Order Isomorphism is Equivalence Relation
Theorem
Order isomorphism between ordered sets is an equivalence relation.
So any given family of ordered sets can be partitioned into disjoint classes of isomorphic sets.
Proof 1
Let $\struct {S_1, \preccurlyeq_1} \cong \struct {S_2, \preccurlyeq_2}$ denote that $\struct {S_1, \preccurlyeq_1}$ is isomorphic to $\struct {S_2, \preccurlyeq_2}$.
Checking in turn each of the criteria for equivalence:
Reflexivity
Let $\struct {S, \preccurlyeq}$ be an ordered set.

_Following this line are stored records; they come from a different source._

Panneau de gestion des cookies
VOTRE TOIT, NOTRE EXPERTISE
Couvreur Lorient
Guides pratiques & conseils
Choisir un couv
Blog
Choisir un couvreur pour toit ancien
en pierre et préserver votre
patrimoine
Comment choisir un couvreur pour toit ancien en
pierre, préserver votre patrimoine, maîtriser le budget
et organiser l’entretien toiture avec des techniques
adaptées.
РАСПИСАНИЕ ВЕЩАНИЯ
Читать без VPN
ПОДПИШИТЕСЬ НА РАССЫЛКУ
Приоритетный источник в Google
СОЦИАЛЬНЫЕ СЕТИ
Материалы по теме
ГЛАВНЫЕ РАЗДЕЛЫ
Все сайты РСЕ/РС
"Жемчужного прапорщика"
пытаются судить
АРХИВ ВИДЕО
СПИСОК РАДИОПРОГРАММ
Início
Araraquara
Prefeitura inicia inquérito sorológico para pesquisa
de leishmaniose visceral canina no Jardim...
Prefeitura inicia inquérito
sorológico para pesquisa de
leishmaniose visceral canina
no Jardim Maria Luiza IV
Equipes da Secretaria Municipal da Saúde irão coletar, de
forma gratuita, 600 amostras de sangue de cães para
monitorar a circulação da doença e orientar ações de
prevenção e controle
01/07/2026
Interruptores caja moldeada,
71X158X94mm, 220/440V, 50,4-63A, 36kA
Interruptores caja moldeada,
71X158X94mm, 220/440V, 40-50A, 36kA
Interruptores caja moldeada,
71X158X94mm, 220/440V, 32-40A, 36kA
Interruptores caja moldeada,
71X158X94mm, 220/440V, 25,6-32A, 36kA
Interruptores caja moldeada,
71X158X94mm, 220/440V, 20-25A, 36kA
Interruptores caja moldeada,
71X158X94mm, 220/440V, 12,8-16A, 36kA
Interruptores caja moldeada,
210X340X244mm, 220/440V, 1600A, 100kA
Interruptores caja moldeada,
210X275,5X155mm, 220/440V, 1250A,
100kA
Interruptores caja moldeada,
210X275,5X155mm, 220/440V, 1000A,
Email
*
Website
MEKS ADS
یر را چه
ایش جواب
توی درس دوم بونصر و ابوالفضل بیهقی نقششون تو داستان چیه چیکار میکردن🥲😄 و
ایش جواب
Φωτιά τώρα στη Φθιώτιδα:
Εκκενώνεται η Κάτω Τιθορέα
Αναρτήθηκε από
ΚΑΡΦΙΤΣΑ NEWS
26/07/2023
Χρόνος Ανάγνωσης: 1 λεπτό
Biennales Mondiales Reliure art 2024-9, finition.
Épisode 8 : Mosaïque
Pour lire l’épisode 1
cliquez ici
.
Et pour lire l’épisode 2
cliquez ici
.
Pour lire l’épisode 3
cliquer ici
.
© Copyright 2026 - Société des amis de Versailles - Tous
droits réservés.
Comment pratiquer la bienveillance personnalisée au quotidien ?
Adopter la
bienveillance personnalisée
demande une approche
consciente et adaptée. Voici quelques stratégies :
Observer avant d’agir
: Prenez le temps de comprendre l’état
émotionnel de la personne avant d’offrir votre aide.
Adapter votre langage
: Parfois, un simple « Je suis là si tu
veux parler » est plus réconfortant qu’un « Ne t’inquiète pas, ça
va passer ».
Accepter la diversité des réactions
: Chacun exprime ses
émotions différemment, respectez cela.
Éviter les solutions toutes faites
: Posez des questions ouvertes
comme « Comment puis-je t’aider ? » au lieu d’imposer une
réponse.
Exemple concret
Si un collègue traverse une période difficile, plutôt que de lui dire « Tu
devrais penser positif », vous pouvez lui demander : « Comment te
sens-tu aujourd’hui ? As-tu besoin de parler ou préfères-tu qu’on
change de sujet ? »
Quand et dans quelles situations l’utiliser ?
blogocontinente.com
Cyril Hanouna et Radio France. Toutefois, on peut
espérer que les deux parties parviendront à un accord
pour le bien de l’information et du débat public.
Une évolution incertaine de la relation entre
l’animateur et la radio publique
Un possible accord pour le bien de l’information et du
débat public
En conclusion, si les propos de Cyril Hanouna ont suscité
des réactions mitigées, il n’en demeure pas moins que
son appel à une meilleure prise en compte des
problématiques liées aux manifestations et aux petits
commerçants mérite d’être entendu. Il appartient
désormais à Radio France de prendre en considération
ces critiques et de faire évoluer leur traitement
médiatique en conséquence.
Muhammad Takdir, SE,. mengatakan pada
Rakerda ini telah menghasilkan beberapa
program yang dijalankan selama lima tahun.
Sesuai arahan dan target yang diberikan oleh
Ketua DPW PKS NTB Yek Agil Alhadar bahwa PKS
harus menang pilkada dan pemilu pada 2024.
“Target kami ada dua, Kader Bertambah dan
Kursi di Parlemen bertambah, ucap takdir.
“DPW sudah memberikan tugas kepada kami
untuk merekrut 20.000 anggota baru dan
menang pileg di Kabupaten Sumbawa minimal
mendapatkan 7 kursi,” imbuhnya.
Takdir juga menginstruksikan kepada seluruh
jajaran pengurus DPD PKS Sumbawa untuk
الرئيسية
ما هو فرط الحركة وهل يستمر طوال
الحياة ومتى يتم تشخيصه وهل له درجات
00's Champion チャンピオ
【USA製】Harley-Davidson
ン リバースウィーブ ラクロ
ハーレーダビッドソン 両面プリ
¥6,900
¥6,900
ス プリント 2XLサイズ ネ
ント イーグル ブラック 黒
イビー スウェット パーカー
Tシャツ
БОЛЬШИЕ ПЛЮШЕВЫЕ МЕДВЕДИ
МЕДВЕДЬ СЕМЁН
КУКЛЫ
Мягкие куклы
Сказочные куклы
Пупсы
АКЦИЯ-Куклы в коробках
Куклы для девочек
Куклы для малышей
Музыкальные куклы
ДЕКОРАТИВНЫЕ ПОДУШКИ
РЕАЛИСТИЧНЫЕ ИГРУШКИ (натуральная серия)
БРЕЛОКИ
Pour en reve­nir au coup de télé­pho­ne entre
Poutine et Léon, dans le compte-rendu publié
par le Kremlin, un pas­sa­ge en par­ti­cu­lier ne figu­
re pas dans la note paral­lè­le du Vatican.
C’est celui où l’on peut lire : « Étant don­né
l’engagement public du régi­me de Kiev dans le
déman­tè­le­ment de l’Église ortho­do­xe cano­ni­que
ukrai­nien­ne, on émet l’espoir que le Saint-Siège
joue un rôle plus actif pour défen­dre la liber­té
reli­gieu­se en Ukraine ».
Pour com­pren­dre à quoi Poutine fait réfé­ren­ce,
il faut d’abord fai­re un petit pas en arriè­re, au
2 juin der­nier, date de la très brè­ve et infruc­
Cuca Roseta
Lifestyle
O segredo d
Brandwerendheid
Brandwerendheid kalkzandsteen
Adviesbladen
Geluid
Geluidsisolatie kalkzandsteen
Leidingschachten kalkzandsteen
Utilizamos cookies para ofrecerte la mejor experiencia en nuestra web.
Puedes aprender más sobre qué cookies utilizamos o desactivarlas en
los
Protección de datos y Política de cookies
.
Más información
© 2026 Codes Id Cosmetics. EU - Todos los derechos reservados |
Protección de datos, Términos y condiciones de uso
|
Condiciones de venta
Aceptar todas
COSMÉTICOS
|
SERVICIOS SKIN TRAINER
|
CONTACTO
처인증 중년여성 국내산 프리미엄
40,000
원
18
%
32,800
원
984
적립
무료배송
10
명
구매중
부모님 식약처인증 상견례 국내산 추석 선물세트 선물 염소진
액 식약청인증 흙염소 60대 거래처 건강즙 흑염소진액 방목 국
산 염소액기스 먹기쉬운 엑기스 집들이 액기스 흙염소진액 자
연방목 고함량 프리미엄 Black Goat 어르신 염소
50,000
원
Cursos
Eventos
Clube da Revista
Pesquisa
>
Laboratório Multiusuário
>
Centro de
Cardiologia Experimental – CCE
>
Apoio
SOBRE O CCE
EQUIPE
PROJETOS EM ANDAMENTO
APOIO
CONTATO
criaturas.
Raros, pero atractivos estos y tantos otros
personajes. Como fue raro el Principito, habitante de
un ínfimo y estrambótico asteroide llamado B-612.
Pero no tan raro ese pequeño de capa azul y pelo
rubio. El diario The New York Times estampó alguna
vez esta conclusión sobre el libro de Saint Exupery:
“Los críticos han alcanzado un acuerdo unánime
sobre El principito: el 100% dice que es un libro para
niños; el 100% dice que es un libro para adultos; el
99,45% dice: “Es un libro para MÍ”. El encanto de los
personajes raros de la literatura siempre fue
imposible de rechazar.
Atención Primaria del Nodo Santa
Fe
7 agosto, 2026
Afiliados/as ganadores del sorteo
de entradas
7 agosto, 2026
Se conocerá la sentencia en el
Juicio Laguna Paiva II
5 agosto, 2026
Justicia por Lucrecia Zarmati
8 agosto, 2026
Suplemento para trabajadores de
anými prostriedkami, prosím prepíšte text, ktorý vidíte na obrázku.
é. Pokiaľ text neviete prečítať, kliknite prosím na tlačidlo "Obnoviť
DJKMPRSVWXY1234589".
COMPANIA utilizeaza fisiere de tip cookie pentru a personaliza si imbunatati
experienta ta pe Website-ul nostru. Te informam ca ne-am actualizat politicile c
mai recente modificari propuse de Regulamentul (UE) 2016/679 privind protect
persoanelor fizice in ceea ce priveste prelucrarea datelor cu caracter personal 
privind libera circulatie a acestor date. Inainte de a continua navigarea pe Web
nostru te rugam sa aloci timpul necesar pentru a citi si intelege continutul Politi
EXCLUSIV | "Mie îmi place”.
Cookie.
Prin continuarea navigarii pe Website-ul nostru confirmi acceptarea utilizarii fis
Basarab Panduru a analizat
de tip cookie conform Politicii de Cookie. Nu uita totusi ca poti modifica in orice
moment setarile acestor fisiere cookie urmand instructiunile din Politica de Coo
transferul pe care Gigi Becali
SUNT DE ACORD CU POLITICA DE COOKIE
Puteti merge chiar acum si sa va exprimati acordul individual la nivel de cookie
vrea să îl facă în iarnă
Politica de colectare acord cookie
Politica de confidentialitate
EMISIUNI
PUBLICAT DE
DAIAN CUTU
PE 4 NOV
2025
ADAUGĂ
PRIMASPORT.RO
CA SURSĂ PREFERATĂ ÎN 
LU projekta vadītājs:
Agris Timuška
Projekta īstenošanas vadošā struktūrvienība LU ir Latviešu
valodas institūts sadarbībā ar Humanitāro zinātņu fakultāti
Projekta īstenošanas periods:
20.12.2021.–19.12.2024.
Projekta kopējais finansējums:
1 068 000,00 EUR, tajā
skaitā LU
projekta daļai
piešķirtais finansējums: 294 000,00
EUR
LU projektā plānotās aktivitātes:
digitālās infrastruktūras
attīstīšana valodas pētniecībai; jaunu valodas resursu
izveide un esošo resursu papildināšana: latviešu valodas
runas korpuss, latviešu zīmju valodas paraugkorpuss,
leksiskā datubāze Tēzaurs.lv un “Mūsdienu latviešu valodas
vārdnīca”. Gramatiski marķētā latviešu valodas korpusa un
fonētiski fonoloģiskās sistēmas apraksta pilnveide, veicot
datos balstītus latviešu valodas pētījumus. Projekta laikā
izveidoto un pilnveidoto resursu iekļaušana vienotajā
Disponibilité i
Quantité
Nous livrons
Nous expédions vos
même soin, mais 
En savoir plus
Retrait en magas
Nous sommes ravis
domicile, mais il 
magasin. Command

Then $\struct {S, \preccurlyeq}$ is isomorphic to itself.
Thus $\cong$ is seen to be reflexive.
$\Box$
Symmetric
Let $\struct {S_1, \preccurlyeq_1}$ and $\struct {S_2, \preccurlyeq_2}$ be ordered sets.
Let $\struct {S_1, \preccurlyeq_1}$ be isomorphic to $\struct {S_2, \preccurlyeq_2}$.
Then $\struct {S_2, \preccurlyeq_2}$ is isomorphic to $\struct {S_1, \preccurlyeq_1}$.
Thus $\cong$ is seen to be symmetric.
$\Box$
Transitive
Let $\struct {S_1, \preccurlyeq_1}$, $\struct {S_2, \preccurlyeq_2}$ and $\struct {S_3, \preccurlyeq_3}$ be ordered sets.
Let $\struct {S_1, \preccurlyeq_1}$ be isomorphic to $\struct {S_2, \preccurlyeq_2}$.
Let $\struct {S_2, \preccurlyeq_2}$ be isomorphic to $\struct {S_3, \preccurlyeq_3}$.
Then $\struct {S_1, \preccurlyeq_1}$ is isomorphic to $\struct {S_3, \preccurlyeq_3}$.
Thus $\cong$ is seen to be transitive.
$\Box$
$\cong$ has been shown to be reflexive, symmetric and transitive.
Hence the result.
$\blacksquare$
Proof 2
An ordered set is a relational structure where order isomorphism is a special case of relation isomorphism.
The result follows directly from Relation Isomorphism is Equivalence Relation.
$\blacksquare$